Data records
## start
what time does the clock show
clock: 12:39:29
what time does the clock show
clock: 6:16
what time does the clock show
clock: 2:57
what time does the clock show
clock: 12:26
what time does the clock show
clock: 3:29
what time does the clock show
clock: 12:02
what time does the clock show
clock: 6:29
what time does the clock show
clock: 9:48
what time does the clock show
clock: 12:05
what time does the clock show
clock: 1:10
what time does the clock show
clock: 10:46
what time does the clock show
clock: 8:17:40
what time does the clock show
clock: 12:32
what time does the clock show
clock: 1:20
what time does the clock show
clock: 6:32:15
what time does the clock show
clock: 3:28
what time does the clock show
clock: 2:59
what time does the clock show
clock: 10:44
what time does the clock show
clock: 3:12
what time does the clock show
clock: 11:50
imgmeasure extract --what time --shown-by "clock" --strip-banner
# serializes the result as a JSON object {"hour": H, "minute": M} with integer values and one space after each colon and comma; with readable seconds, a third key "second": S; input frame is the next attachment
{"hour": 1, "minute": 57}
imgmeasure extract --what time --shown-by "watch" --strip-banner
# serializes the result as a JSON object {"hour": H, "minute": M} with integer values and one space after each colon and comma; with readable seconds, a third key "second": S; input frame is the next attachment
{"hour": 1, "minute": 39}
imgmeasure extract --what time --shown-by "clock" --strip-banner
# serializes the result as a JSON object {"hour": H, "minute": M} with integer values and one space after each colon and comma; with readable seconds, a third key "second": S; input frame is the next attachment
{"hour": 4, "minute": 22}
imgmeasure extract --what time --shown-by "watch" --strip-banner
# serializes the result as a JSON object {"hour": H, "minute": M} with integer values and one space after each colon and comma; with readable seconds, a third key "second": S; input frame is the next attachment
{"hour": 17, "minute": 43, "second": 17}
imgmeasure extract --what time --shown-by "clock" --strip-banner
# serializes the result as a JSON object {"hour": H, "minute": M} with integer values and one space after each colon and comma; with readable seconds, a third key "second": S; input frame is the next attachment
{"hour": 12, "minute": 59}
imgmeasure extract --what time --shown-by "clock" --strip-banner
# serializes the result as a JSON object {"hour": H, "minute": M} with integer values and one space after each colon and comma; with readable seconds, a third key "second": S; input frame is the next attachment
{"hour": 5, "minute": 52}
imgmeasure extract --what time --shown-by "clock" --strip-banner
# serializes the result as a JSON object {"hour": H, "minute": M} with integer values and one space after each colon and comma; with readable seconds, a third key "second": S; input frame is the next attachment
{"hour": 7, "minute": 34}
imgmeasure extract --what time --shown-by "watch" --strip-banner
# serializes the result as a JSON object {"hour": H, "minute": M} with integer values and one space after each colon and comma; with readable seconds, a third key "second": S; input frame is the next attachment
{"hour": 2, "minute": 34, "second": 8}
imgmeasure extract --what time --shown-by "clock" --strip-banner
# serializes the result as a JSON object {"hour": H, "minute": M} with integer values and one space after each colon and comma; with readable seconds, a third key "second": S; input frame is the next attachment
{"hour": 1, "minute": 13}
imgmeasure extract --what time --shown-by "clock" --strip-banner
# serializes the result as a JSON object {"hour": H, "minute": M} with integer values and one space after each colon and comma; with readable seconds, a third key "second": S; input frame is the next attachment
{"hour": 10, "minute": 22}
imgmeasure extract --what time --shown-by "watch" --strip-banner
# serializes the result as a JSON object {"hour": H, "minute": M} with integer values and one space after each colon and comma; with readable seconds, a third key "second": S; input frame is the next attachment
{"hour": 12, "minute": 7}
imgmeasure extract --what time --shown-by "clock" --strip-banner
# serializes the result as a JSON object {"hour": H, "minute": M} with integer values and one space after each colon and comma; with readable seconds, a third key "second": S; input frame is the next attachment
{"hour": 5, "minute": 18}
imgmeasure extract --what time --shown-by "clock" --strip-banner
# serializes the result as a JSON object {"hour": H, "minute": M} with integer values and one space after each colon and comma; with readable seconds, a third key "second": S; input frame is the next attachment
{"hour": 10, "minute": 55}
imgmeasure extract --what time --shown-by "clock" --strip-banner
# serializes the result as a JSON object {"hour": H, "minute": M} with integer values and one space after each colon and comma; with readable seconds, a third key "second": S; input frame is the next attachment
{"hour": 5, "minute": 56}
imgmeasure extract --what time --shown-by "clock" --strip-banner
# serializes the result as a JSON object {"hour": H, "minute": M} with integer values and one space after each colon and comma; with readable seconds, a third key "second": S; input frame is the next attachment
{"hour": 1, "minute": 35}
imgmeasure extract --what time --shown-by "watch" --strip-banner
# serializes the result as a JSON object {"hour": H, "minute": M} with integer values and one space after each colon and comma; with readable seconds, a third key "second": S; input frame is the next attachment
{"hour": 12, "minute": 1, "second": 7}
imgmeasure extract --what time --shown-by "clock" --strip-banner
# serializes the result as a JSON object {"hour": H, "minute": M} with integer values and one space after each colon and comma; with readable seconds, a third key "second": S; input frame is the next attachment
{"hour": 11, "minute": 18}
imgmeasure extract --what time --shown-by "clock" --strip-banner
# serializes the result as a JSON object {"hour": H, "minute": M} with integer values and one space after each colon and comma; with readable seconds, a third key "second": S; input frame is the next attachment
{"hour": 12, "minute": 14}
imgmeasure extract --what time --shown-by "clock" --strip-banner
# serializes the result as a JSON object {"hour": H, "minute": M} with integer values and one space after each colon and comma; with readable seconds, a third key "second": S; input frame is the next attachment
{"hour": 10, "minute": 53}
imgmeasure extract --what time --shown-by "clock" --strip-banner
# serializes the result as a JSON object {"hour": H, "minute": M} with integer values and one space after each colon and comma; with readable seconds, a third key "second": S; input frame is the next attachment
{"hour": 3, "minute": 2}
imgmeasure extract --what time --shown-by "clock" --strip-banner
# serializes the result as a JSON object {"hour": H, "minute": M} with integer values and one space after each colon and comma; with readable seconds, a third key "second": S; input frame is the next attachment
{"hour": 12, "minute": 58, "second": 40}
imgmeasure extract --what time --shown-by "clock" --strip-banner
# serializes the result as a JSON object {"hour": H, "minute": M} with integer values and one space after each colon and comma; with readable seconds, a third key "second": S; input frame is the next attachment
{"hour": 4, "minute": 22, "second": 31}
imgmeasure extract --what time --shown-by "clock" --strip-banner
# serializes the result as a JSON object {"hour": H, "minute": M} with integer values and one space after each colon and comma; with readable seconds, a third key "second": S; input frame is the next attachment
## end
§ **EXERCISE TASK**
Extract every row above and reproduce each one verbatim, keeping the original order.

§ **IN RESPONSE**
what time does the clock show
clock: 12:39:29
what time does the clock show
clock: 6:16
what time does the clock show
clock: 2:57
what time does the clock show
clock: 12:26
what time does the clock show
clock: 3:29
what time does the clock show
clock: 12:02
what time does the clock show
clock: 6:29
what time does the clock show
clock: 9:48
what time does the clock show
clock: 12:05
what time does the clock show
clock: 1:10
what time does the clock show
clock: 10:46
what time does the clock show
clock: 8:17:40
what time does the clock show
clock: 12:32
what time does the clock show
clock: 1:20
what time does the clock show
clock: 6:32:15
what time does the clock show
clock: 3:28
what time does the clock show
clock: 2:59
what time does the clock show
clock: 10:44
what time does the clock show
clock: 3:12
what time does the clock show
clock: 11:50
imgmeasure extract --what time --shown-by "clock" --strip-banner
# serializes the result as a JSON object {"hour": H, "minute": M} with integer values and one space after each colon and comma; with readable seconds, a third key "second": S; input frame is the next attachment
{"hour": 1, "minute": 57}
imgmeasure extract --what time --shown-by "watch" --strip-banner
# serializes the result as a JSON object {"hour": H, "minute": M} with integer values and one space after each colon and comma; with readable seconds, a third key "second": S; input frame is the next attachment
{"hour": 1, "minute": 39}
imgmeasure extract --what time --shown-by "clock" --strip-banner
# serializes the result as a JSON object {"hour": H, "minute": M} with integer values and one space after each colon and comma; with readable seconds, a third key "second": S; input frame is the next attachment
{"hour": 4, "minute": 22}
imgmeasure extract --what time --shown-by "watch" --strip-banner
# serializes the result as a JSON object {"hour": H, "minute": M} with integer values and one space after each colon and comma; with readable seconds, a third key "second": S; input frame is the next attachment
{"hour": 17, "minute": 43, "second": 17}
imgmeasure extract --what time --shown-by "clock" --strip-banner
# serializes the result as a JSON object {"hour": H, "minute": M} with integer values and one space after each colon and comma; with readable seconds, a third key "second": S; input frame is the next attachment
{"hour": 12, "minute": 59}
imgmeasure extract --what time --shown-by "clock" --strip-banner
# serializes the result as a JSON object {"hour": H, "minute": M} with integer values and one space after each colon and comma; with readable seconds, a third key "second": S; input frame is the next attachment
{"hour": 5, "minute": 52}
imgmeasure extract --what time --shown-by "clock" --strip-banner
# serializes the result as a JSON object {"hour": H, "minute": M} with integer values and one space after each colon and comma; with readable seconds, a third key "second": S; input frame is the next attachment
{"hour": 7, "minute": 34}
imgmeasure extract --what time --shown-by "watch" --strip-banner
# serializes the result as a JSON object {"hour": H, "minute": M} with integer values and one space after each colon and comma; with readable seconds, a third key "second": S; input frame is the next attachment
{"hour": 2, "minute": 34, "second": 8}
imgmeasure extract --what time --shown-by "clock" --strip-banner
# serializes the result as a JSON object {"hour": H, "minute": M} with integer values and one space after each colon and comma; with readable seconds, a third key "second": S; input frame is the next attachment
{"hour": 1, "minute": 13}
imgmeasure extract --what time --shown-by "clock" --strip-banner
# serializes the result as a JSON object {"hour": H, "minute": M} with integer values and one space after each colon and comma; with readable seconds, a third key "second": S; input frame is the next attachment
{"hour": 10, "minute": 22}
imgmeasure extract --what time --shown-by "watch" --strip-banner
# serializes the result as a JSON object {"hour": H, "minute": M} with integer values and one space after each colon and comma; with readable seconds, a third key "second": S; input frame is the next attachment
{"hour": 12, "minute": 7}
imgmeasure extract --what time --shown-by "clock" --strip-banner
# serializes the result as a JSON object {"hour": H, "minute": M} with integer values and one space after each colon and comma; with readable seconds, a third key "second": S; input frame is the next attachment
{"hour": 5, "minute": 18}
imgmeasure extract --what time --shown-by "clock" --strip-banner
# serializes the result as a JSON object {"hour": H, "minute": M} with integer values and one space after each colon and comma; with readable seconds, a third key "second": S; input frame is the next attachment
{"hour": 10, "minute": 55}
imgmeasure extract --what time --shown-by "clock" --strip-banner
# serializes the result as a JSON object {"hour": H, "minute": M} with integer values and one space after each colon and comma; with readable seconds, a third key "second": S; input frame is the next attachment
{"hour": 5, "minute": 56}
imgmeasure extract --what time --shown-by "clock" --strip-banner
# serializes the result as a JSON object {"hour": H, "minute": M} with integer values and one space after each colon and comma; with readable seconds, a third key "second": S; input frame is the next attachment
{"hour": 1, "minute": 35}
imgmeasure extract --what time --shown-by "watch" --strip-banner
# serializes the result as a JSON object {"hour": H, "minute": M} with integer values and one space after each colon and comma; with readable seconds, a third key "second": S; input frame is the next attachment
{"hour": 12, "minute": 1, "second": 7}
imgmeasure extract --what time --shown-by "clock" --strip-banner
# serializes the result as a JSON object {"hour": H, "minute": M} with integer values and one space after each colon and comma; with readable seconds, a third key "second": S; input frame is the next attachment
{"hour": 11, "minute": 18}
imgmeasure extract --what time --shown-by "clock" --strip-banner
# serializes the result as a JSON object {"hour": H, "minute": M} with integer values and one space after each colon and comma; with readable seconds, a third key "second": S; input frame is the next attachment
{"hour": 12, "minute": 14}
imgmeasure extract --what time --shown-by "clock" --strip-banner
# serializes the result as a JSON object {"hour": H, "minute": M} with integer values and one space after each colon and comma; with readable seconds, a third key "second": S; input frame is the next attachment
{"hour": 10, "minute": 53}
imgmeasure extract --what time --shown-by "clock" --strip-banner
# serializes the result as a JSON object {"hour": H, "minute": M} with integer values and one space after each colon and comma; with readable seconds, a third key "second": S; input frame is the next attachment
{"hour": 3, "minute": 2}
imgmeasure extract --what time --shown-by "clock" --strip-banner
# serializes the result as a JSON object {"hour": H, "minute": M} with integer values and one space after each colon and comma; with readable seconds, a third key "second": S; input frame is the next attachment
{"hour": 12, "minute": 58, "second": 40}
imgmeasure extract --what time --shown-by "clock" --strip-banner
# serializes the result as a JSON object {"hour": H, "minute": M} with integer values and one space after each colon and comma; with readable seconds, a third key "second": S; input frame is the next attachment
{"hour": 4, "minute": 22, "second": 31}
imgmeasure extract --what time --shown-by "clock" --strip-banner
# serializes the result as a JSON object {"hour": H, "minute": M} with integer values and one space after each colon and comma; with readable seconds, a third key "second": S; input frame is the next attachment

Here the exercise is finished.